To-do item: Transcribe the text of each of the following records line for line, with no changes. Omit the pictures from your transcription.

[Opening Data extracts section]

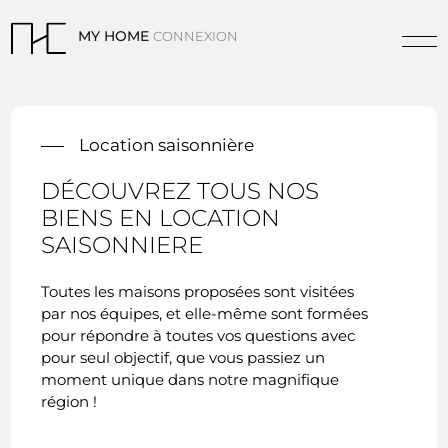
MY HOME
CONNEXION
Location saisonnière
DÉCOUVREZ TOUS NOS
BIENS EN LOCATION
SAISONNIERE
Toutes les maisons proposées sont visitées
par nos équipes, et elle-même sont formées
pour répondre à toutes vos questions avec
pour seul objectif, que vous passiez un
moment unique dans notre magnifique
région !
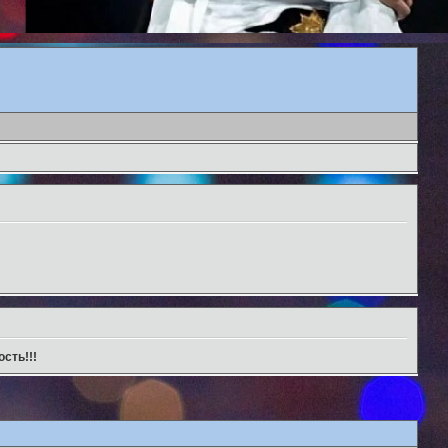
сть!!!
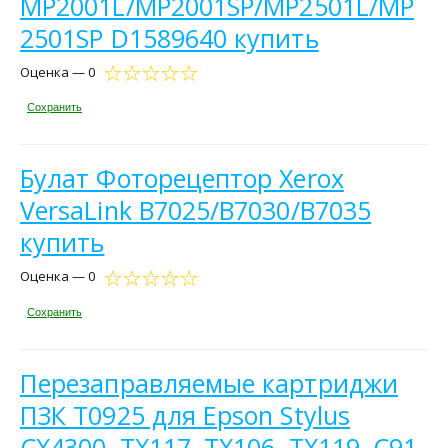
MP2001L/MP2001SP/MP2501L/MP
2501SP D1589640 купить
Оценка — 0
Сохранить
Булат Фоторецептор Xerox
VersaLink B7025/B7030/B7035
купить
Оценка — 0
Сохранить
Перезаправляемые картриджи
ПЗК T0925 для Epson Stylus
CX4300, TX117, TX106, TX119, C91,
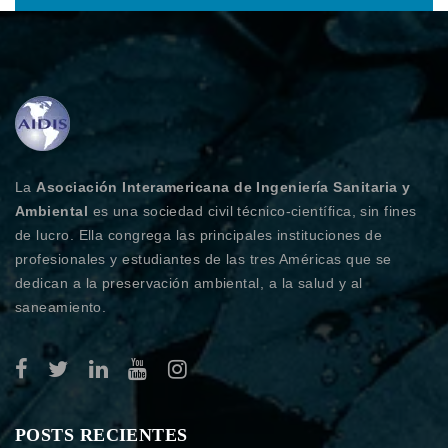
La
Asociación Interamericana de Ingeniería Sanitaria y
Ambiental
es una sociedad civil técnico-científica, sin fines
de lucro. Ella congrega las principales instituciones de
profesionales y estudiantes de las tres Américas que se
dedican a la preservación ambiental, a la salud y al
saneamiento.
POSTS RECIENTES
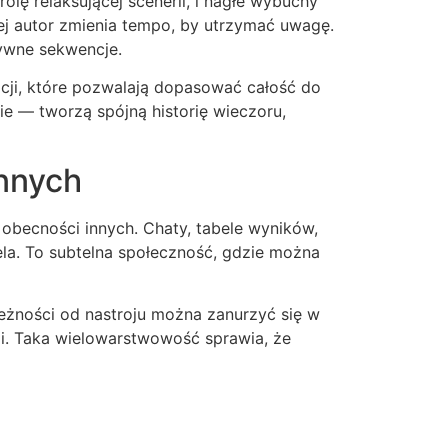
lę relaksującej scenerii, i nagłe wybuchy
rej autor zmienia tempo, by utrzymać uwagę.
sywne sekwencje.
acji, które pozwalają dopasować całość do
e — tworzą spójną historię wieczoru,
innych
obecności innych. Chaty, tabele wyników,
tela. To subtelna społeczność, gdzie można
eżności od nastroju można zanurzyć się w
ami. Taka wielowarstwowość sprawia, że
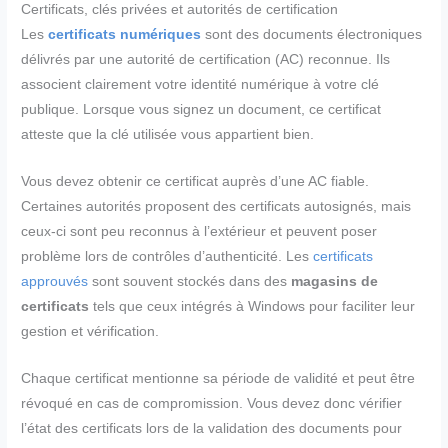
Certificats, clés privées et autorités de certification
Les
certificats numériques
sont des documents électroniques
délivrés par une autorité de certification (AC) reconnue. Ils
associent clairement votre identité numérique à votre clé
publique. Lorsque vous signez un document, ce certificat
atteste que la clé utilisée vous appartient bien.
Vous devez obtenir ce certificat auprès d’une AC fiable.
Certaines autorités proposent des certificats autosignés, mais
ceux-ci sont peu reconnus à l’extérieur et peuvent poser
problème lors de contrôles d’authenticité. Les
certificats
approuvés
sont souvent stockés dans des
magasins de
certificats
tels que ceux intégrés à Windows pour faciliter leur
gestion et vérification.
Chaque certificat mentionne sa période de validité et peut être
révoqué en cas de compromission. Vous devez donc vérifier
l’état des certificats lors de la validation des documents pour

[Closing Data extracts section]

Completed task:
MY HOME
CONNEXION
Location saisonnière
DÉCOUVREZ TOUS NOS
BIENS EN LOCATION
SAISONNIERE
Toutes les maisons proposées sont visitées
par nos équipes, et elle-même sont formées
pour répondre à toutes vos questions avec
pour seul objectif, que vous passiez un
moment unique dans notre magnifique
région !
сть!!!
MP2001L/MP2001SP/MP2501L/MP
2501SP D1589640 купить
Оценка — 0
Сохранить
Булат Фоторецептор Xerox
VersaLink B7025/B7030/B7035
купить
Оценка — 0
Сохранить
Перезаправляемые картриджи
ПЗК T0925 для Epson Stylus
CX4300, TX117, TX106, TX119, C91,
La
Asociación Interamericana de Ingeniería Sanitaria y
Ambiental
es una sociedad civil técnico-científica, sin fines
de lucro. Ella congrega las principales instituciones de
profesionales y estudiantes de las tres Américas que se
dedican a la preservación ambiental, a la salud y al
saneamiento.
POSTS RECIENTES
lę relaksującej scenerii, i nagłe wybuchy
rej autor zmienia tempo, by utrzymać uwagę.
sywne sekwencje.
acji, które pozwalają dopasować całość do
e — tworzą spójną historię wieczoru,
innych
obecności innych. Chaty, tabele wyników,
tela. To subtelna społeczność, gdzie można
eżności od nastroju można zanurzyć się w
ami. Taka wielowarstwowość sprawia, że
Certificats, clés privées et autorités de certification
Les
certificats numériques
sont des documents électroniques
délivrés par une autorité de certification (AC) reconnue. Ils
associent clairement votre identité numérique à votre clé
publique. Lorsque vous signez un document, ce certificat
atteste que la clé utilisée vous appartient bien.
Vous devez obtenir ce certificat auprès d’une AC fiable.
Certaines autorités proposent des certificats autosignés, mais
ceux-ci sont peu reconnus à l’extérieur et peuvent poser
problème lors de contrôles d’authenticité. Les
certificats
approuvés
sont souvent stockés dans des
magasins de
certificats
tels que ceux intégrés à Windows pour faciliter leur
gestion et vérification.
Chaque certificat mentionne sa période de validité et peut être
révoqué en cas de compromission. Vous devez donc vérifier
l’état des certificats lors de la validation des documents pour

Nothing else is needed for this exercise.